Each line below must be set down exactly as it stands.
Supplied data section start
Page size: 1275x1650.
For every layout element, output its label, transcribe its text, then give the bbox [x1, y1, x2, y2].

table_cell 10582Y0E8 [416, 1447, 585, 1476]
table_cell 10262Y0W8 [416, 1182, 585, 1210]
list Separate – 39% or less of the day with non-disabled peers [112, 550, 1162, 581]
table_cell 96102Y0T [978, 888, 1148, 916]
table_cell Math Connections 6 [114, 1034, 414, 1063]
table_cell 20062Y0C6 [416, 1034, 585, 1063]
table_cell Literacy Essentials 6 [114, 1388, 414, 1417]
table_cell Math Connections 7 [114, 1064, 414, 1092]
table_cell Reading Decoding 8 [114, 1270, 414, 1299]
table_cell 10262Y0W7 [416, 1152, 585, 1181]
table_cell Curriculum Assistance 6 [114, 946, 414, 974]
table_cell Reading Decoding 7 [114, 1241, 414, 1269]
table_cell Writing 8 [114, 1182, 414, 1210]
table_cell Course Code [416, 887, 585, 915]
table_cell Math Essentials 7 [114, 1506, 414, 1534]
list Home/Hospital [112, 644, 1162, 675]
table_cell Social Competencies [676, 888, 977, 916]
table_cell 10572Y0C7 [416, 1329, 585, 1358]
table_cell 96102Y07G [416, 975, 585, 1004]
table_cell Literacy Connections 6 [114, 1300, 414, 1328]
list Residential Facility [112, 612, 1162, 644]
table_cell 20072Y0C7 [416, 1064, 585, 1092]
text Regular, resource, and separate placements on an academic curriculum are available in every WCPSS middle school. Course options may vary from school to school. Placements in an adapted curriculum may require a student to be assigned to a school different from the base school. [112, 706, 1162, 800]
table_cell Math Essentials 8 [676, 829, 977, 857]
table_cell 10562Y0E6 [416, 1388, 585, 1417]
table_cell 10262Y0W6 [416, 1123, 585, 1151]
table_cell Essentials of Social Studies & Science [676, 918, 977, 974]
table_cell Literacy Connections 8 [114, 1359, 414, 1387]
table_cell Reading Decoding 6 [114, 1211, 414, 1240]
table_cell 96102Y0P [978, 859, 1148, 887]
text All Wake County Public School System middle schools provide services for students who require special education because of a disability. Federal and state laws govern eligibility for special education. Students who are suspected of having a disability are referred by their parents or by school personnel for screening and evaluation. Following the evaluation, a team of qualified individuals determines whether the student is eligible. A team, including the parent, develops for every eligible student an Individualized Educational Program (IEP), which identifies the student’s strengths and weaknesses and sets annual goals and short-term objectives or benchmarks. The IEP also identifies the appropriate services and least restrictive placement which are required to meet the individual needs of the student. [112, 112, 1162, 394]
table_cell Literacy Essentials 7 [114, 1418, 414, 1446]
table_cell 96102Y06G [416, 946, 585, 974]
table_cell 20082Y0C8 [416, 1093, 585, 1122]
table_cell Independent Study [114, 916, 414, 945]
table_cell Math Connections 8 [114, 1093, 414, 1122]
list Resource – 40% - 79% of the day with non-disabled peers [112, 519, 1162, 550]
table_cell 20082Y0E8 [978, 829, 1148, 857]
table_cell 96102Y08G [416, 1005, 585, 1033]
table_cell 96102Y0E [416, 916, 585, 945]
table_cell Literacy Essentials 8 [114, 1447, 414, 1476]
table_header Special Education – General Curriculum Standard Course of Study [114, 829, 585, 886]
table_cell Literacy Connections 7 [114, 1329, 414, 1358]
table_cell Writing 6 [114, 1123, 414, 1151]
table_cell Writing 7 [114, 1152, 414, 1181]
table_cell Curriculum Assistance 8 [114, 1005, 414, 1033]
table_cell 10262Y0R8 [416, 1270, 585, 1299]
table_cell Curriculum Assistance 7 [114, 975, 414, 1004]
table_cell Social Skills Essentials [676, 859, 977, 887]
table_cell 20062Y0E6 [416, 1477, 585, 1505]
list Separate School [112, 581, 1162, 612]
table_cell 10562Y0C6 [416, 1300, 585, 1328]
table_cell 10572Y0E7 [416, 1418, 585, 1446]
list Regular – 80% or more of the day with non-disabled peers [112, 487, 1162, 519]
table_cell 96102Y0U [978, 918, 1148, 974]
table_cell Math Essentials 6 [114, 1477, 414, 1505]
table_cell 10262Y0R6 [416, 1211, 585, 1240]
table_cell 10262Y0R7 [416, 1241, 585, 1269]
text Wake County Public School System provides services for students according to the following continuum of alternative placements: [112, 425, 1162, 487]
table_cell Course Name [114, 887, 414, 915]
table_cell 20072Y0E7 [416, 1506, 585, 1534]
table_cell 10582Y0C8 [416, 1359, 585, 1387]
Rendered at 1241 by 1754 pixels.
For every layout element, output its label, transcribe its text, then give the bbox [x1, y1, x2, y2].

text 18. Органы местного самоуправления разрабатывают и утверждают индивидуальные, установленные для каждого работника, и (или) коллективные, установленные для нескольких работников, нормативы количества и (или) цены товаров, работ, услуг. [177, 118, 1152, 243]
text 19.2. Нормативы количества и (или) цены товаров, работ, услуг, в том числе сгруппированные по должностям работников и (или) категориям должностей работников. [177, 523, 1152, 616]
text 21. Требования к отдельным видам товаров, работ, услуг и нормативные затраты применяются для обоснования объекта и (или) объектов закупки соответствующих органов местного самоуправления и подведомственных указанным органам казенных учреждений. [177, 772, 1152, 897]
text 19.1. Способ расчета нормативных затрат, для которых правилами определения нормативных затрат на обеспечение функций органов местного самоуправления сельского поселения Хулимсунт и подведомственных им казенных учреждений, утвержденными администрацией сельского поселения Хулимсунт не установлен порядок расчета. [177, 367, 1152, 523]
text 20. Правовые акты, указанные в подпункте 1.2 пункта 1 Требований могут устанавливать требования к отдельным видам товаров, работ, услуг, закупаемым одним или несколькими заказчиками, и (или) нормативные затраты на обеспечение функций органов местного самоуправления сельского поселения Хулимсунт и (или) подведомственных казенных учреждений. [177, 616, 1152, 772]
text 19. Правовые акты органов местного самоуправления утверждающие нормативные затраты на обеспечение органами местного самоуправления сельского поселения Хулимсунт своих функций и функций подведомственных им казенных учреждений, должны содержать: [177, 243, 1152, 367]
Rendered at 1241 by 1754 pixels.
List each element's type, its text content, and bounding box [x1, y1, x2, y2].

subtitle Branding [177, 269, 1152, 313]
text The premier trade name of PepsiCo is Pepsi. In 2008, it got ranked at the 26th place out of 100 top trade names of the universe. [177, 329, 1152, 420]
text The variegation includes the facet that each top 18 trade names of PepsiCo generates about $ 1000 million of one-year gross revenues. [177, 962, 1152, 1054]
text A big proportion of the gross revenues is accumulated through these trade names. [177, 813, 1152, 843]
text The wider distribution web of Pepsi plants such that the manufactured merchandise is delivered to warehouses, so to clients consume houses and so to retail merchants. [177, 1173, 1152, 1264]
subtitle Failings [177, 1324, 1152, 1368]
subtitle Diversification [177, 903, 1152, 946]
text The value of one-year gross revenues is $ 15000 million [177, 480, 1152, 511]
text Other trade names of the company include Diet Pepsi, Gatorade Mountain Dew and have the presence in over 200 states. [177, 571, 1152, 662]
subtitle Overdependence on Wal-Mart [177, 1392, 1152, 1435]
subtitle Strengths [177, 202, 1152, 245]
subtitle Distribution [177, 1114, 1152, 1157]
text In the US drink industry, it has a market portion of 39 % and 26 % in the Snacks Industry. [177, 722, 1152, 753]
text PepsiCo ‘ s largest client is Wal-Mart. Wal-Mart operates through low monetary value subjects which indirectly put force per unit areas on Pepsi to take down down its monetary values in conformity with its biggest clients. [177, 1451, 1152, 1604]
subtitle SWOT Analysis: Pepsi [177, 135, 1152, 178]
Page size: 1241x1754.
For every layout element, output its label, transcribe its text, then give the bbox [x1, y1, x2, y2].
Supplied data section end
| Answer to this task |
Page size: 1275x1650.
For every layout element, output its label, transcribe its text, then give the bbox [x1, y1, x2, y2].

table_cell 10582Y0E8 [416, 1447, 585, 1476]
table_cell 10262Y0W8 [416, 1182, 585, 1210]
list Separate – 39% or less of the day with non-disabled peers [112, 550, 1162, 581]
table_cell 96102Y0T [978, 888, 1148, 916]
table_cell Math Connections 6 [114, 1034, 414, 1063]
table_cell 20062Y0C6 [416, 1034, 585, 1063]
table_cell Literacy Essentials 6 [114, 1388, 414, 1417]
table_cell Math Connections 7 [114, 1064, 414, 1092]
table_cell Reading Decoding 8 [114, 1270, 414, 1299]
table_cell 10262Y0W7 [416, 1152, 585, 1181]
table_cell Curriculum Assistance 6 [114, 946, 414, 974]
table_cell Reading Decoding 7 [114, 1241, 414, 1269]
table_cell Writing 8 [114, 1182, 414, 1210]
table_cell Course Code [416, 887, 585, 915]
table_cell Math Essentials 7 [114, 1506, 414, 1534]
list Home/Hospital [112, 644, 1162, 675]
table_cell Social Competencies [676, 888, 977, 916]
table_cell 10572Y0C7 [416, 1329, 585, 1358]
table_cell 96102Y07G [416, 975, 585, 1004]
table_cell Literacy Connections 6 [114, 1300, 414, 1328]
list Residential Facility [112, 612, 1162, 644]
table_cell 20072Y0C7 [416, 1064, 585, 1092]
text Regular, resource, and separate placements on an academic curriculum are available in every WCPSS middle school. Course options may vary from school to school. Placements in an adapted curriculum may require a student to be assigned to a school different from the base school. [112, 706, 1162, 800]
table_cell Math Essentials 8 [676, 829, 977, 857]
table_cell 10562Y0E6 [416, 1388, 585, 1417]
table_cell 10262Y0W6 [416, 1123, 585, 1151]
table_cell Essentials of Social Studies & Science [676, 918, 977, 974]
table_cell Literacy Connections 8 [114, 1359, 414, 1387]
table_cell Reading Decoding 6 [114, 1211, 414, 1240]
table_cell 96102Y0P [978, 859, 1148, 887]
text All Wake County Public School System middle schools provide services for students who require special education because of a disability. Federal and state laws govern eligibility for special education. Students who are suspected of having a disability are referred by their parents or by school personnel for screening and evaluation. Following the evaluation, a team of qualified individuals determines whether the student is eligible. A team, including the parent, develops for every eligible student an Individualized Educational Program (IEP), which identifies the student’s strengths and weaknesses and sets annual goals and short-term objectives or benchmarks. The IEP also identifies the appropriate services and least restrictive placement which are required to meet the individual needs of the student. [112, 112, 1162, 394]
table_cell Literacy Essentials 7 [114, 1418, 414, 1446]
table_cell 96102Y06G [416, 946, 585, 974]
table_cell 20082Y0C8 [416, 1093, 585, 1122]
table_cell Independent Study [114, 916, 414, 945]
table_cell Math Connections 8 [114, 1093, 414, 1122]
list Resource – 40% - 79% of the day with non-disabled peers [112, 519, 1162, 550]
table_cell 20082Y0E8 [978, 829, 1148, 857]
table_cell 96102Y08G [416, 1005, 585, 1033]
table_cell 96102Y0E [416, 916, 585, 945]
table_cell Literacy Essentials 8 [114, 1447, 414, 1476]
table_header Special Education – General Curriculum Standard Course of Study [114, 829, 585, 886]
table_cell Literacy Connections 7 [114, 1329, 414, 1358]
table_cell Writing 6 [114, 1123, 414, 1151]
table_cell Writing 7 [114, 1152, 414, 1181]
table_cell Curriculum Assistance 8 [114, 1005, 414, 1033]
table_cell 10262Y0R8 [416, 1270, 585, 1299]
table_cell Curriculum Assistance 7 [114, 975, 414, 1004]
table_cell Social Skills Essentials [676, 859, 977, 887]
table_cell 20062Y0E6 [416, 1477, 585, 1505]
list Separate School [112, 581, 1162, 612]
table_cell 10562Y0C6 [416, 1300, 585, 1328]
table_cell 10572Y0E7 [416, 1418, 585, 1446]
list Regular – 80% or more of the day with non-disabled peers [112, 487, 1162, 519]
table_cell 96102Y0U [978, 918, 1148, 974]
table_cell Math Essentials 6 [114, 1477, 414, 1505]
table_cell 10262Y0R6 [416, 1211, 585, 1240]
table_cell 10262Y0R7 [416, 1241, 585, 1269]
text Wake County Public School System provides services for students according to the following continuum of alternative placements: [112, 425, 1162, 487]
table_cell Course Name [114, 887, 414, 915]
table_cell 20072Y0E7 [416, 1506, 585, 1534]
table_cell 10582Y0C8 [416, 1359, 585, 1387]
Rendered at 1241 by 1754 pixels.
For every layout element, output its label, transcribe its text, then give the bbox [x1, y1, x2, y2].

text 18. Органы местного самоуправления разрабатывают и утверждают индивидуальные, установленные для каждого работника, и (или) коллективные, установленные для нескольких работников, нормативы количества и (или) цены товаров, работ, услуг. [177, 118, 1152, 243]
text 19.2. Нормативы количества и (или) цены товаров, работ, услуг, в том числе сгруппированные по должностям работников и (или) категориям должностей работников. [177, 523, 1152, 616]
text 21. Требования к отдельным видам товаров, работ, услуг и нормативные затраты применяются для обоснования объекта и (или) объектов закупки соответствующих органов местного самоуправления и подведомственных указанным органам казенных учреждений. [177, 772, 1152, 897]
text 19.1. Способ расчета нормативных затрат, для которых правилами определения нормативных затрат на обеспечение функций органов местного самоуправления сельского поселения Хулимсунт и подведомственных им казенных учреждений, утвержденными администрацией сельского поселения Хулимсунт не установлен порядок расчета. [177, 367, 1152, 523]
text 20. Правовые акты, указанные в подпункте 1.2 пункта 1 Требований могут устанавливать требования к отдельным видам товаров, работ, услуг, закупаемым одним или несколькими заказчиками, и (или) нормативные затраты на обеспечение функций органов местного самоуправления сельского поселения Хулимсунт и (или) подведомственных казенных учреждений. [177, 616, 1152, 772]
text 19. Правовые акты органов местного самоуправления утверждающие нормативные затраты на обеспечение органами местного самоуправления сельского поселения Хулимсунт своих функций и функций подведомственных им казенных учреждений, должны содержать: [177, 243, 1152, 367]
Rendered at 1241 by 1754 pixels.
List each element's type, its text content, and bounding box [x1, y1, x2, y2].

subtitle Branding [177, 269, 1152, 313]
text The premier trade name of PepsiCo is Pepsi. In 2008, it got ranked at the 26th place out of 100 top trade names of the universe. [177, 329, 1152, 420]
text The variegation includes the facet that each top 18 trade names of PepsiCo generates about $ 1000 million of one-year gross revenues. [177, 962, 1152, 1054]
text A big proportion of the gross revenues is accumulated through these trade names. [177, 813, 1152, 843]
text The wider distribution web of Pepsi plants such that the manufactured merchandise is delivered to warehouses, so to clients consume houses and so to retail merchants. [177, 1173, 1152, 1264]
subtitle Failings [177, 1324, 1152, 1368]
subtitle Diversification [177, 903, 1152, 946]
text The value of one-year gross revenues is $ 15000 million [177, 480, 1152, 511]
text Other trade names of the company include Diet Pepsi, Gatorade Mountain Dew and have the presence in over 200 states. [177, 571, 1152, 662]
subtitle Overdependence on Wal-Mart [177, 1392, 1152, 1435]
subtitle Strengths [177, 202, 1152, 245]
subtitle Distribution [177, 1114, 1152, 1157]
text In the US drink industry, it has a market portion of 39 % and 26 % in the Snacks Industry. [177, 722, 1152, 753]
text PepsiCo ‘ s largest client is Wal-Mart. Wal-Mart operates through low monetary value subjects which indirectly put force per unit areas on Pepsi to take down down its monetary values in conformity with its biggest clients. [177, 1451, 1152, 1604]
subtitle SWOT Analysis: Pepsi [177, 135, 1152, 178]
Page size: 1241x1754.
For every layout element, output its label, transcribe its text, then give the bbox [x1, y1, x2, y2].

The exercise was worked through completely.